## What to produce
Can you copy the passage on obesity and the GHRL gene word for word, starting at "Materials and methods" and ending at "cohort study [44]."?

Non-synonymous single nucleotide variant (SNV) of the GHRL gene is accompanied by the production of a defective preproghrelin protein, which can lead to the deve–lopment of obesity and metabolic disorders [10, 30].
However, the associations of single nucleotide variants of the GHRL gene with obesity-related metabolic disorders remain practically unexplored.
The purpose was to study the associations of SNV of the GHRL gene in children with the development of various obesity phenotypes.

Materials and methods

Ethical approval
Participants provided written informed consent, and research protocols and procedures were approved according to the ethical standards of the Helsinki Declaration 2013 and by the Human Research Ethics Committee of Dnipro State Medical University (ethical approval DSMU/EC/19/1107). Time of data collection: January 2020 — February 2023.
Informed consent: informed consent was obtained from all individual participants included in the study.
Study design: observational, analytical, longitudinal, cohort study [44].
Inclusion criteria: polygenic obesity (BMI ≥ 97th percentile), age of 6–18 years.
Exclusion criteria: monogenic and secondary forms of obesity; hereditary syndromes accompanied by obesity; di–seases whose treatment requires the use of medications that affect carbohydrate and lipid metabolism; pregnancy.
Setting. At the Children’s Endocrinology Department of the Communal Non-profit Enterprise “Dnipro City Clinical Hospital 9” of the Dnipro City Council, 252 children aged 6–18 years with a diagnosis of obesity were examined. To verify the diagnosis, the classification of obesity recommended in clinical practice was used: Order of the Ministry of Health of Ukraine No. 254 dated 27.04.2006 “Protocol for the provision of medical care to obese children” and Order of the Ministry of Health of Ukraine No. 1732 dated 24.09.2022 “About the approval of Standards of medical care “Obesity in children”.
The main group (n = 152) was represented by children with metabolically unhealthy obesity (MUO), the control group (n = 100) was formed from patients with metabolically healthy obesity (MHO).
Criteria for inclusion in the main group: the presence of abdominal obesity [3] and two of the following criteria: hyperglycemia and/or hyperinsulinemia; dyslipidemia; systo–lic blood pressure and diastolic blood pressure above the 90th percentile for a given age, gender and height [15].
Immunochemical examination
The studies were carried out in a certified Synevo laboratory (Dnipro, Ukraine). The material for the study was venous blood.
To study carbohydrate metabolism disorders, the level of basal glycemia and insulinemia was determined by immunochemical testing with electrochemiluminescence immunoassay. Obese children were included in the main group with a glycemic level equal to or greater than 5.6 mmol/L and/or they had an increase in insulinemia above 90th percentile according to the percentile curves recommended by the IDEFICS consortium for the European population depending on the age and gender of a child [13, 33].

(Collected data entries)
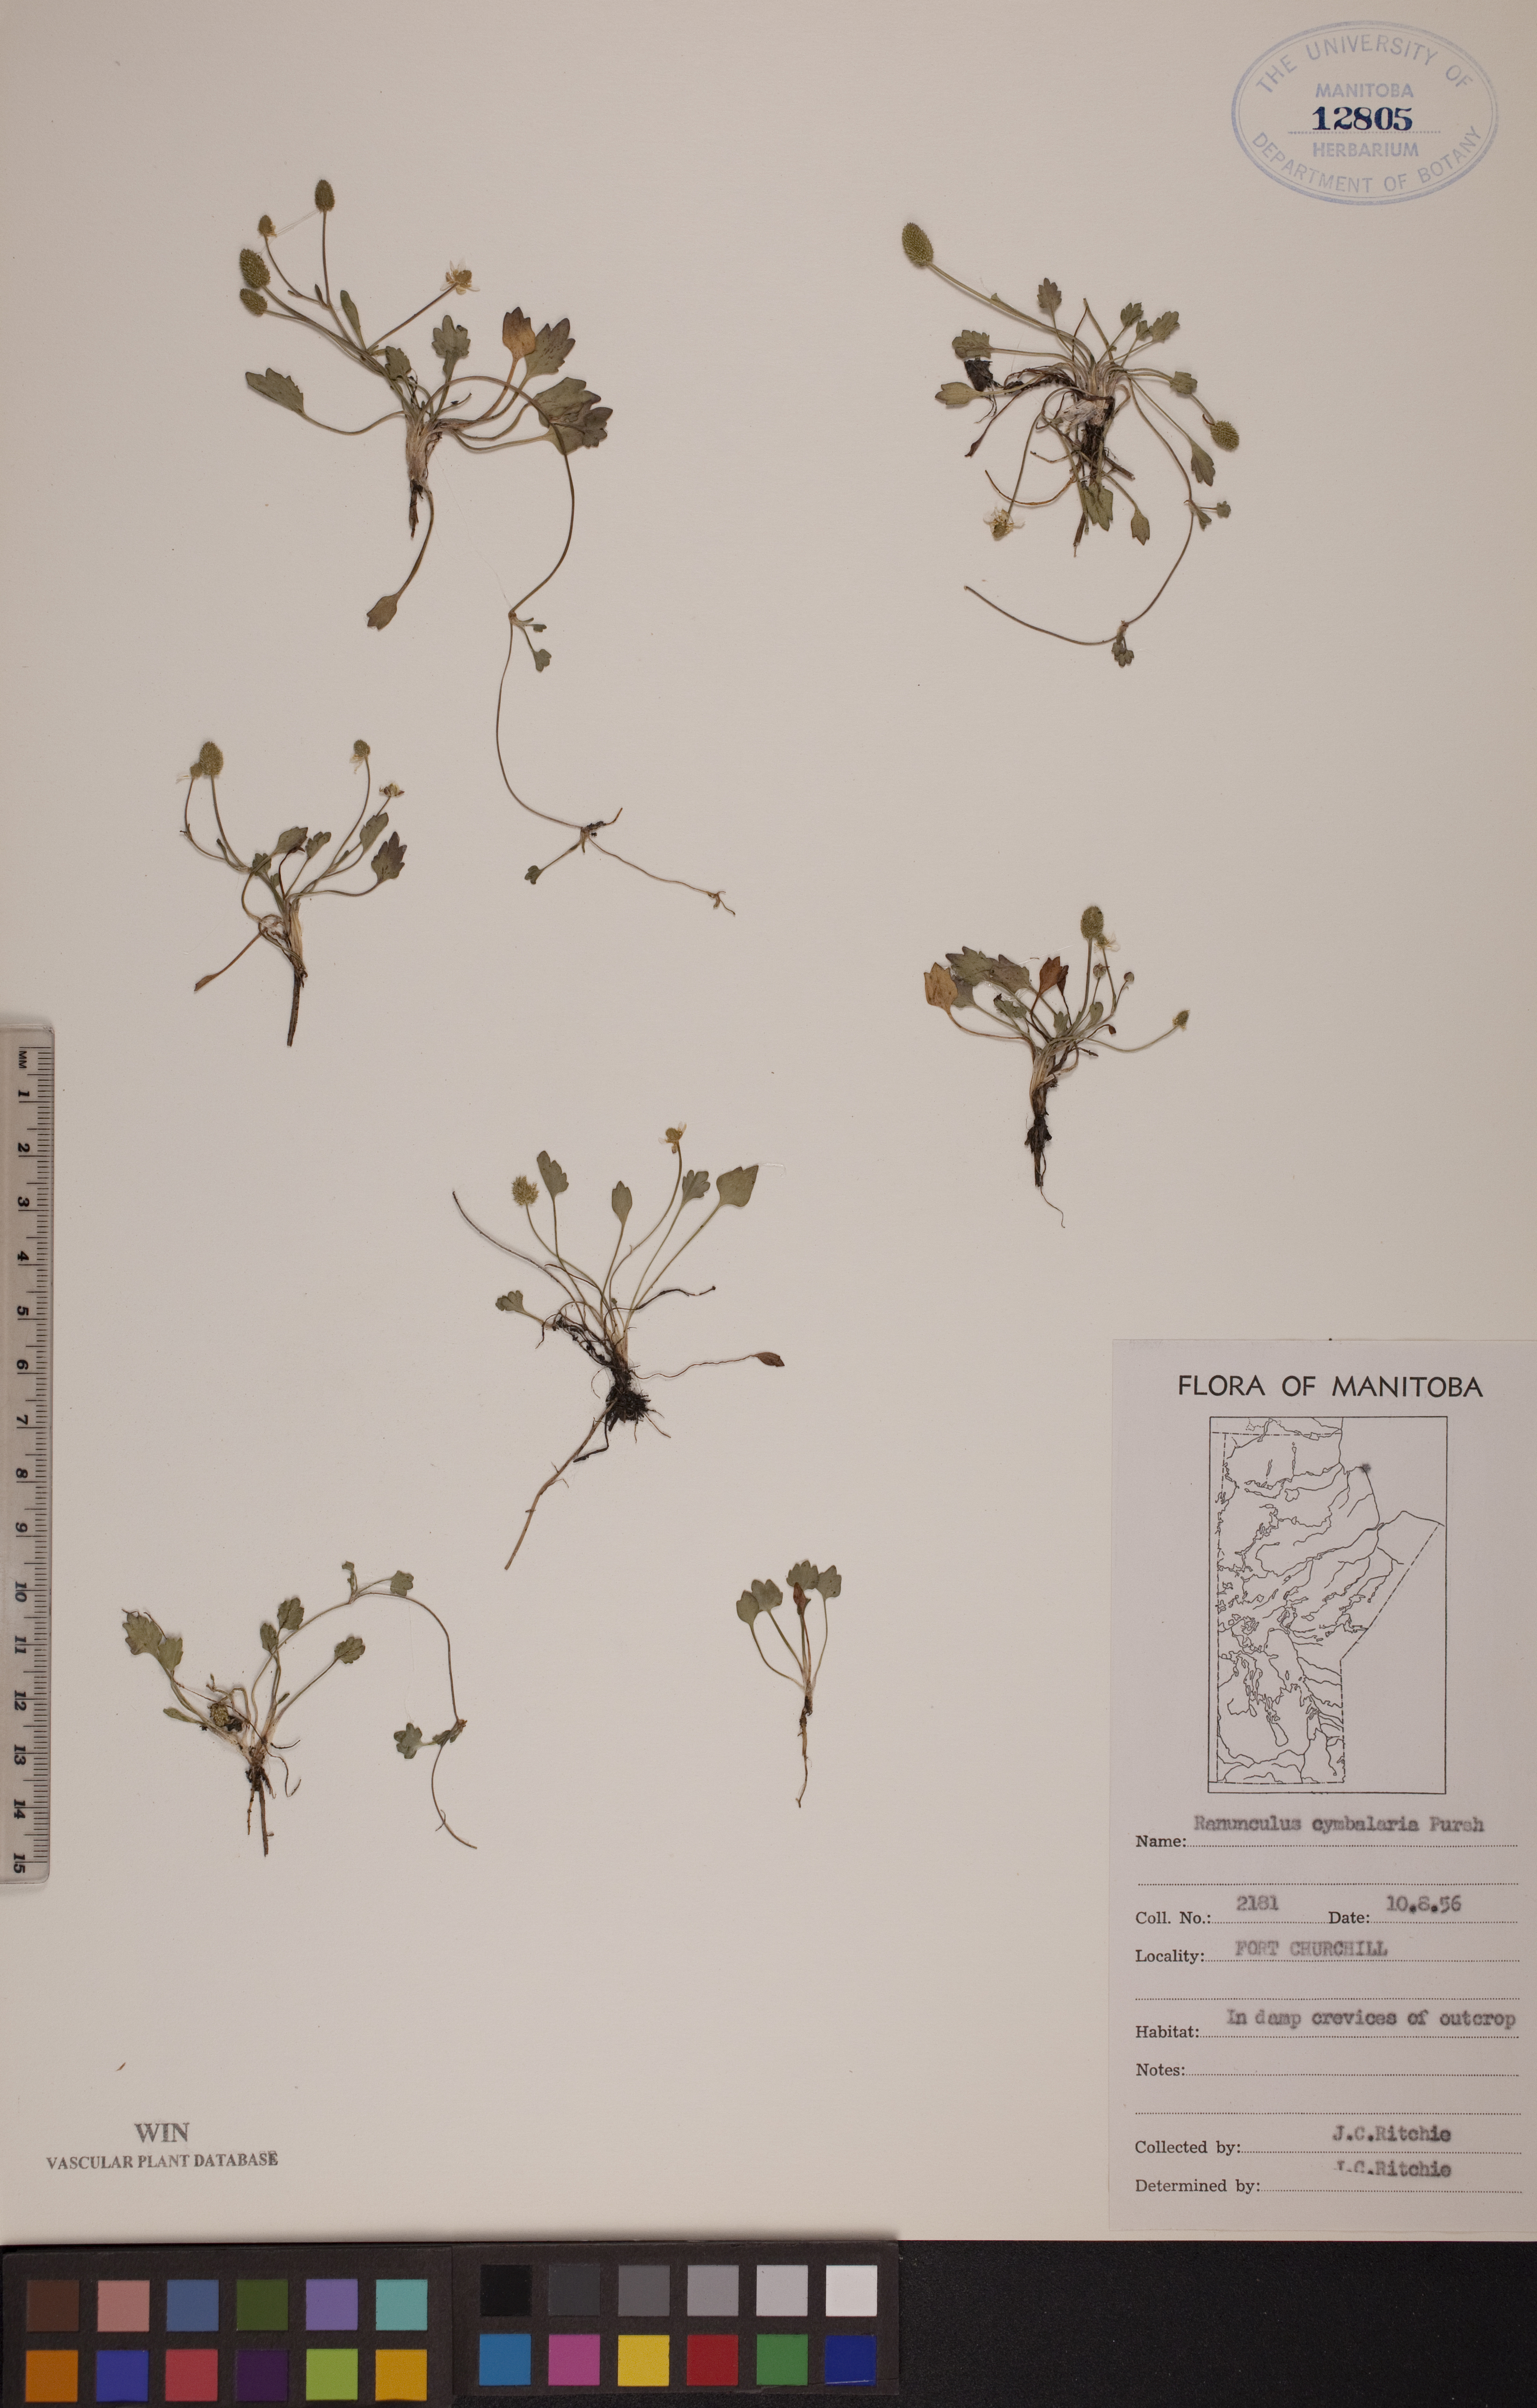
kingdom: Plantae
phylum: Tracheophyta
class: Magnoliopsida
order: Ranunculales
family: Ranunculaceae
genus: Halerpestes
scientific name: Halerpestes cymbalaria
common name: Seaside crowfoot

## Solution to the problem
Materials and methods

Ethical approval
Participants provided written informed consent, and research protocols and procedures were approved according to the ethical standards of the Helsinki Declaration 2013 and by the Human Research Ethics Committee of Dnipro State Medical University (ethical approval DSMU/EC/19/1107). Time of data collection: January 2020 — February 2023.
Informed consent: informed consent was obtained from all individual participants included in the study.
Study design: observational, analytical, longitudinal, cohort study [44].